The Foreign Office summoned Russia's ambassador to provide an explanation. Mrs. May said if there is no credible response by the end of Tuesday, the UK would conclude there has been an unlawful use of force by Moscow.
The chemical used in the attack, the PM said, has been identified as one of a group of nerve agents known as Novichok.
Mrs. May said: Either this was a direct action by the Russian state against our country, or the Russian government lost control of its potentially catastrophically damaging nerve agent and allowed it to get into the hands of others.
She said Foreign Secretary Boris Johnson had told the ambassador Moscow must provide full and complete disclosure of the Novichok program to international body the Organization for the Prohibition of Chemical Weapons.
Mrs. May said the UK must stand ready to take much more extensive measures, and these would be set out in the Commons on Wednesday should there be no adequate explanation from Russia.
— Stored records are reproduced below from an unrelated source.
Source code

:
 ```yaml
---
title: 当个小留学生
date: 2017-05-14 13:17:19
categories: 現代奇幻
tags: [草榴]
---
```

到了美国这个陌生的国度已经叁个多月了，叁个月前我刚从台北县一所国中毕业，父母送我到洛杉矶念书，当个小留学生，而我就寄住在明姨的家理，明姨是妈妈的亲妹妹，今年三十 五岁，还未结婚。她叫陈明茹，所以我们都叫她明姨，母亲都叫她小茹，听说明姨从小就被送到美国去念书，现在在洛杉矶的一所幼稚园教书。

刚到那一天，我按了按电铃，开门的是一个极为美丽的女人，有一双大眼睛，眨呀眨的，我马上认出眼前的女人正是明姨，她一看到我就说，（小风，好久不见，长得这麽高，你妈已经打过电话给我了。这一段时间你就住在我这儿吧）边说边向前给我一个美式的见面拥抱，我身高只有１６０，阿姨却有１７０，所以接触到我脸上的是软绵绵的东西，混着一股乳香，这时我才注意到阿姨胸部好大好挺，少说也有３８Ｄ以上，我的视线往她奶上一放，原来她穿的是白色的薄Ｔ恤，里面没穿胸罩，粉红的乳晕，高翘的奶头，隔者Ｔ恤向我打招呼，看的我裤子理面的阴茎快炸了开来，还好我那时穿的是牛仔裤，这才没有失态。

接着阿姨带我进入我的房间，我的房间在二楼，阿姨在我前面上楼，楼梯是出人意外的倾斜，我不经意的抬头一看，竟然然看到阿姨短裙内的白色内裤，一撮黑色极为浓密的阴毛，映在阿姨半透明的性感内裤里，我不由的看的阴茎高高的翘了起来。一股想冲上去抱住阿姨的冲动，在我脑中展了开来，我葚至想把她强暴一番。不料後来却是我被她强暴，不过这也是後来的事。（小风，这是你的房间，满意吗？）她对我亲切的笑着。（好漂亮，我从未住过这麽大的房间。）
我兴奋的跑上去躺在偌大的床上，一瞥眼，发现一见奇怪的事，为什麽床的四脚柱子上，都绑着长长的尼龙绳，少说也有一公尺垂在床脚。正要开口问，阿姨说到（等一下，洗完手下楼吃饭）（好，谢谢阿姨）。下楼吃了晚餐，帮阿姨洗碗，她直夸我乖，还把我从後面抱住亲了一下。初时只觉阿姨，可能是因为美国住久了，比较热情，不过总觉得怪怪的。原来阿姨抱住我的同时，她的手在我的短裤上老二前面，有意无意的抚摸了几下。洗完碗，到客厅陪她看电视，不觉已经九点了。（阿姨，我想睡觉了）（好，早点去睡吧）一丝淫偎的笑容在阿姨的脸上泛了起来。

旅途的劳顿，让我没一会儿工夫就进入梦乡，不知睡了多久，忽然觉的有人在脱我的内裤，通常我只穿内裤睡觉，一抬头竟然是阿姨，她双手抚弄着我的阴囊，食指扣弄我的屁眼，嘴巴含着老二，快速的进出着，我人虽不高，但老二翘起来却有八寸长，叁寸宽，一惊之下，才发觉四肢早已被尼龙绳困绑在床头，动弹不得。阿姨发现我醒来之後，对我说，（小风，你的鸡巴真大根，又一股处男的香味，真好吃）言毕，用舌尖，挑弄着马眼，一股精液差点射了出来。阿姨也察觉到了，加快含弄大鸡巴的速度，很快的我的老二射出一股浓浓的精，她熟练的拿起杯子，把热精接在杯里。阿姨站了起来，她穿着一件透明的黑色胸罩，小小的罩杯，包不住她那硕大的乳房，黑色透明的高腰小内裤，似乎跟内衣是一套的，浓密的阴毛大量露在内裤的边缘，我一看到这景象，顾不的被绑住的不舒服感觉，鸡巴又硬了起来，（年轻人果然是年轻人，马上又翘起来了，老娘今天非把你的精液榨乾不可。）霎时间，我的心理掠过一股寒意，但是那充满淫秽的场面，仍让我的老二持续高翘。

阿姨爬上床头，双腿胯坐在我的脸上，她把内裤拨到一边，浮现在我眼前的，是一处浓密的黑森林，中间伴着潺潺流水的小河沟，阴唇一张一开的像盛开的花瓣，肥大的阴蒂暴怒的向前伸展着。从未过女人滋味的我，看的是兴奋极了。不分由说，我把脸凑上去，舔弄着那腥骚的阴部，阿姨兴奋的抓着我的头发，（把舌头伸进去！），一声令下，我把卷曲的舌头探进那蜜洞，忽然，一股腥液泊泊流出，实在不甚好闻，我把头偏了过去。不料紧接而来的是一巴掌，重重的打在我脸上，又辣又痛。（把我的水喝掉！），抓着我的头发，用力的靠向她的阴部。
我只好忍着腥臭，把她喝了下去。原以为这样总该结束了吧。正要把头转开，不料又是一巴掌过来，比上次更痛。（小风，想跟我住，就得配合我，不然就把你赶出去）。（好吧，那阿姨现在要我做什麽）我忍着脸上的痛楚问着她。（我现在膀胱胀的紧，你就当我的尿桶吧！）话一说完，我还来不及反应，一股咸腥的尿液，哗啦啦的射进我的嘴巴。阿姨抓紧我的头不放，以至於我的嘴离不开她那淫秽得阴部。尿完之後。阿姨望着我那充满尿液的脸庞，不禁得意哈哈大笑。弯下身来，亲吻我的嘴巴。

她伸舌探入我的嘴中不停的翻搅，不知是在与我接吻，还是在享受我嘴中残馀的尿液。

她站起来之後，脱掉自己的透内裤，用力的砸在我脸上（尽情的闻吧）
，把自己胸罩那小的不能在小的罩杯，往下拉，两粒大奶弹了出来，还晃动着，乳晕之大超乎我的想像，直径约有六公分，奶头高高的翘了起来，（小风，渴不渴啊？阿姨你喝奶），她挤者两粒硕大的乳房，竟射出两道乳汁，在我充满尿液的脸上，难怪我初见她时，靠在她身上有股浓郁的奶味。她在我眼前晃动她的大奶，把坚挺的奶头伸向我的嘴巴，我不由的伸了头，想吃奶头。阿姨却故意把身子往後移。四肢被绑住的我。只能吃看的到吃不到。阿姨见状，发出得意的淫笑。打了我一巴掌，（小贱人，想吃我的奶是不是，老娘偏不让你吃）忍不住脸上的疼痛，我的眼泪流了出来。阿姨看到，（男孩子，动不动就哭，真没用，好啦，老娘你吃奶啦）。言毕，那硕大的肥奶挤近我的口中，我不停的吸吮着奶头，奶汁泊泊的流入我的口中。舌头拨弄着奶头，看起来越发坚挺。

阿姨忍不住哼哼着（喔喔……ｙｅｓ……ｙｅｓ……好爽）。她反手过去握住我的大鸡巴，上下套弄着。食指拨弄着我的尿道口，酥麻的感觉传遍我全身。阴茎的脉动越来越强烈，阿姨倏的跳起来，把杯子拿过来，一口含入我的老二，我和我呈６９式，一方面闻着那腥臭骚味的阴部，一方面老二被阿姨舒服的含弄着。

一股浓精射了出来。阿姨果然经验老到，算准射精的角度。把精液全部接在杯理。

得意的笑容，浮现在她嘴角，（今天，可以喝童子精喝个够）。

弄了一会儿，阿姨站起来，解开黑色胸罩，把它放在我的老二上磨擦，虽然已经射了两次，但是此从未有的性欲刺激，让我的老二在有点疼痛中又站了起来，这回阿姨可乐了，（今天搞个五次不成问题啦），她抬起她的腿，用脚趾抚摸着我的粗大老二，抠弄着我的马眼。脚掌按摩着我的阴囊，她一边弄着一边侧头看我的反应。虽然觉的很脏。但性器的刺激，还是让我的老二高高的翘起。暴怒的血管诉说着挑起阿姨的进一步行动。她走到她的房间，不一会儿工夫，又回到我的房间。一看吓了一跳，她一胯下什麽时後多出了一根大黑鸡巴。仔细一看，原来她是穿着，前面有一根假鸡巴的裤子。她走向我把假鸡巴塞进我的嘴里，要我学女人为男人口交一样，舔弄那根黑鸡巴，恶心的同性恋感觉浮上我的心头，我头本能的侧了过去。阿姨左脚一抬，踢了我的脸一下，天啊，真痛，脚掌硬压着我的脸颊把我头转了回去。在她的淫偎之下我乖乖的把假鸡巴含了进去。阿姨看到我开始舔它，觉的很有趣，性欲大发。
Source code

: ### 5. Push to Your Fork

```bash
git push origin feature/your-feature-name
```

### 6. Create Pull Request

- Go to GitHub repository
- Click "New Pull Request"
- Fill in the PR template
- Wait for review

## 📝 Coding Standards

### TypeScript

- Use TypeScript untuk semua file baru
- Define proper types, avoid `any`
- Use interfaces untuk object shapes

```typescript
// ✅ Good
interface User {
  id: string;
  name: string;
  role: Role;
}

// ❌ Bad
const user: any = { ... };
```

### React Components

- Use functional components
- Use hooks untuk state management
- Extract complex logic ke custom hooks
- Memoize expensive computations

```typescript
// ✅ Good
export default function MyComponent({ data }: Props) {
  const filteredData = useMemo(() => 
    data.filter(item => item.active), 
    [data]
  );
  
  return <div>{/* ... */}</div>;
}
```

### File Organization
Retired military intelligence officer Mr Skripal, 66, and his daughter, Yulia, 33, were found slumped on a bench in Salisbury city centre on Sunday 4 March. They remain in a critical but stable condition in hospital. Detective Sgt Nick Bailey, who fell ill attending the pair, remains seriously ill, but has been talking to his family.
Mr Skripal was convicted by the Russian government of passing secrets to MI6 in 2004, but given refuge in the UK in 2010 as part of a spy swap.
Home Secretary Amber Rudd will chair a meeting of the government emergency committee Cobra on Tuesday to discuss the latest developments in the case.
Addressing the Commons following a meeting of the government's National Security Council, Mrs. May said: This attempted murder using a weapons-grade nerve agent in a British town was not just a crime against the Skripals.
It was an indiscriminate and reckless act against the United Kingdom, putting the lives of innocent civilians at risk.
Mrs. May told MPs the positive identification of this chemical agent was made by experts at the UK's Porton Down laboratory. She said Russia has previously produced the agent and would still be capable of doing so.
The decision to point the finger at Moscow was also based on Russia's record of conducting state-sponsored assassinations and our assessment that Russia views some defectors as legitimate targets for assassinations, the PM added.
Nato Secretary General Jens Stoltenberg said the use of any nerve agent was horrendous and completely unacceptable and officials were in touch with the UK.
Russian Foreign Ministry spokeswoman Maria Zakharova said Mrs May's statement was a circus show in the British parliament.
The conclusion is obvious - it's another information and political campaign based on provocation, she said.
Earlier, asked whether Russia was to blame, President Vladimir Putin told the BBC: Get to the bottom of things there, then we'll discuss this.
The question now is what action Mrs. May will be prepared to take on Wednesday once Russia has responded, or perhaps failed to respond.
The key will be the scale of the international co-operation she can secure. For it is one thing to crack down on wealthy Russians in London, but it is another to secure united international action against Moscow.
This is a tougher ask, particularly when President Trump has yet to comment on the Salisbury attack and many European partners are looking to soften existing sanctions against Russia.
Mrs May is promising extensive measures” - the question will be whether they will be enough to make the Kremlin think twice.